Я был окружен лицами людей, из прошлого и настоящего. Лица со снимка, спрятанного в барабане, чудесным образом ожили. А вот лицо человека, державшего фотоаппарат, оставалось в тени... по-прежнему было тайной. Я увидел Рихтера и подумал: интересно, кто теперь будет его партнером внутри Церкви, кто защитит его интересы теперь, когда Инделикато умер? Я увидел Лебека, он сидел у себя в галерее в Александрии, и лицо его окаменело от ужаса, а ужас был вызван моим появлением и тем, что я ему сказал. С Вэл у него получилось примерно то же самое... Потом я увидел красивую монахиню, наставившую меня на путь истинный, увидел, как мы с ней обедаем в ресторане. И, конечно, красавицу Габриэль, с которой мы уже никогда больше не увидимся. Лица обступали со всех сторон... вот мелькнул племянник Торричелли, хлыщ и пустозвон. Показался Патерностер со своим невероятным носом, бродяги, готовившие обед на костре под дождем на площади Контрескарп... Брат Лео, скалистые берега, затянутые туманом, и волны, от которых содрогалась земля, и моя душа снова умирала от страха... Арти Данн со своей историей о мемуарах Д'Амбрицци. Арти Данн, возникший тогда в Ирландии, словно джинн из бутылки... Сестра Элизабет, рыдающая в комнате Вэл дождливым парижским вечером... Авиньон, Эрих Кесслер, Саммерхейс и его коротышка-телохранитель, они то возникали, то пропадали, как миражи... Вот Хорстман настиг меня в маленькой церквушке, смеется над моим игрушечным револьвером, велит убираться домой... Элизабет открывает мне душу в Авиньоне, и мой гнев и ненависть к Церкви портят и искажают все, все, что было так дорого. А потом Рим...

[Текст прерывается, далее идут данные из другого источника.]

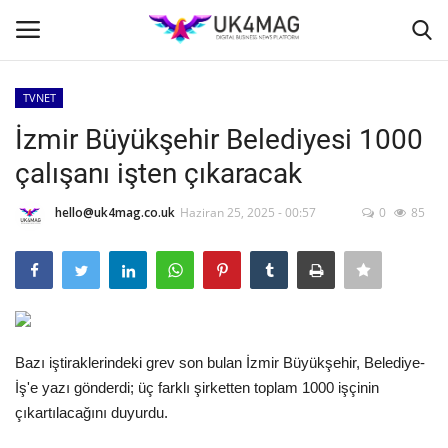
TVNET
Giriş yapmak
Kayıt ol
İzmir Büyükşehir Belediyesi 1000
çalışanı işten çıkaracak
Ana Sayfa
hello@uk4mag.co.uk
Haziran 25, 2025 - 00:57
0
85
TVNET
TOPLUM
İş Platformu
Bazı iştiraklerindeki grev son bulan İzmir Büyükşehir, Belediye-
İş İlanları
İş'e yazı gönderdi; üç farklı şirketten toplam 1000 işçinin
çıkartılacağını duyurdu.
Seri İlanlar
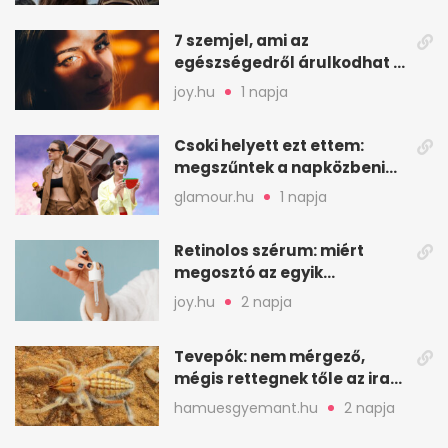
7 szemjel, ami az
egészségedről árulkodhat –
erre figyelj oda
joy.hu
1 napja
Csoki helyett ezt ettem:
megszűntek a napközbeni
nassolási rohamok
glamour.hu
1 napja
Retinolos szérum: miért
megosztó az egyik
leghatásosabb
joy.hu
2 napja
öregedésgátló?
Tevepók: nem mérgező,
mégis rettegnek tőle az iraki
sivatagban
hamuesgyemant.hu
2 napja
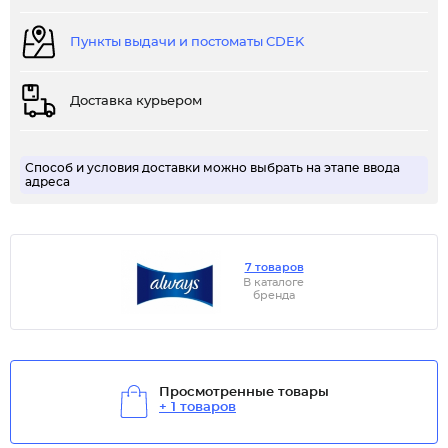
Пункты выдачи и постоматы CDEK
Доставка курьером
Способ и условия доставки можно выбрать на этапе ввода
адреса
7 товаров
В каталоге
бренда
Просмотренные товары
+ 1 товаров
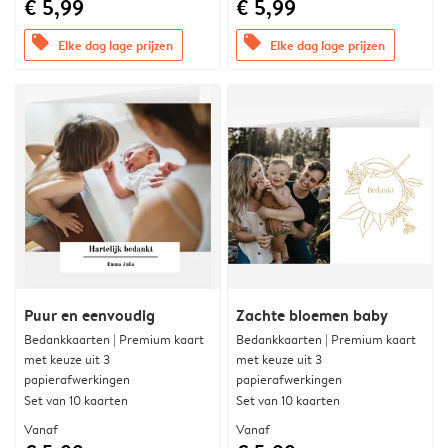
€ 5,99
€ 5,99
offers
offers
Elke dag lage prijzen
Elke dag lage prijzen
Puur en eenvoudig
Zachte bloemen baby
Bedankkaarten | Premium kaart
Bedankkaarten | Premium kaart
met keuze uit 3
met keuze uit 3
papierafwerkingen
papierafwerkingen
Set van 10 kaarten
Set van 10 kaarten
Vanaf
Vanaf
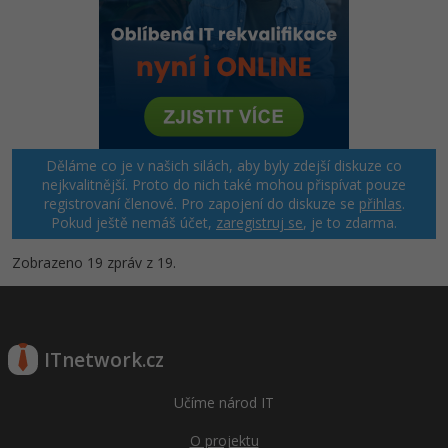
Děláme co je v našich silách, aby byly zdejší diskuze co
nejkvalitnější. Proto do nich také mohou přispívat pouze
registrovaní členové. Pro zapojení do diskuze se
přihlas
.
Pokud ještě nemáš účet,
zaregistruj se
, je to zdarma.
Zobrazeno 19 zpráv z 19.
ITnetwork.cz
Učíme národ IT
O projektu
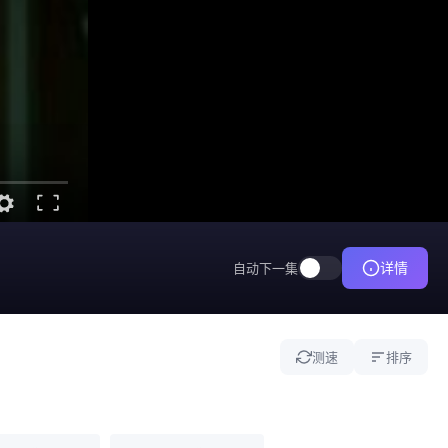
详情
自动下一集
测速
排序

Мы летели все дальше на запад, и за стеклами иллюминаторов сгущалась тьма. Кончился бесконечно яркий солнечный день. Я перекусил, выпил пару рюмок и просто не мог больше противостоять искушению. Провалился в глубокий темный сон.
И, конечно, там меня ждала она. Все то же самое действо, третий акт старой драмы.
И мама в роли призрака все та же, ничуть не изменилась.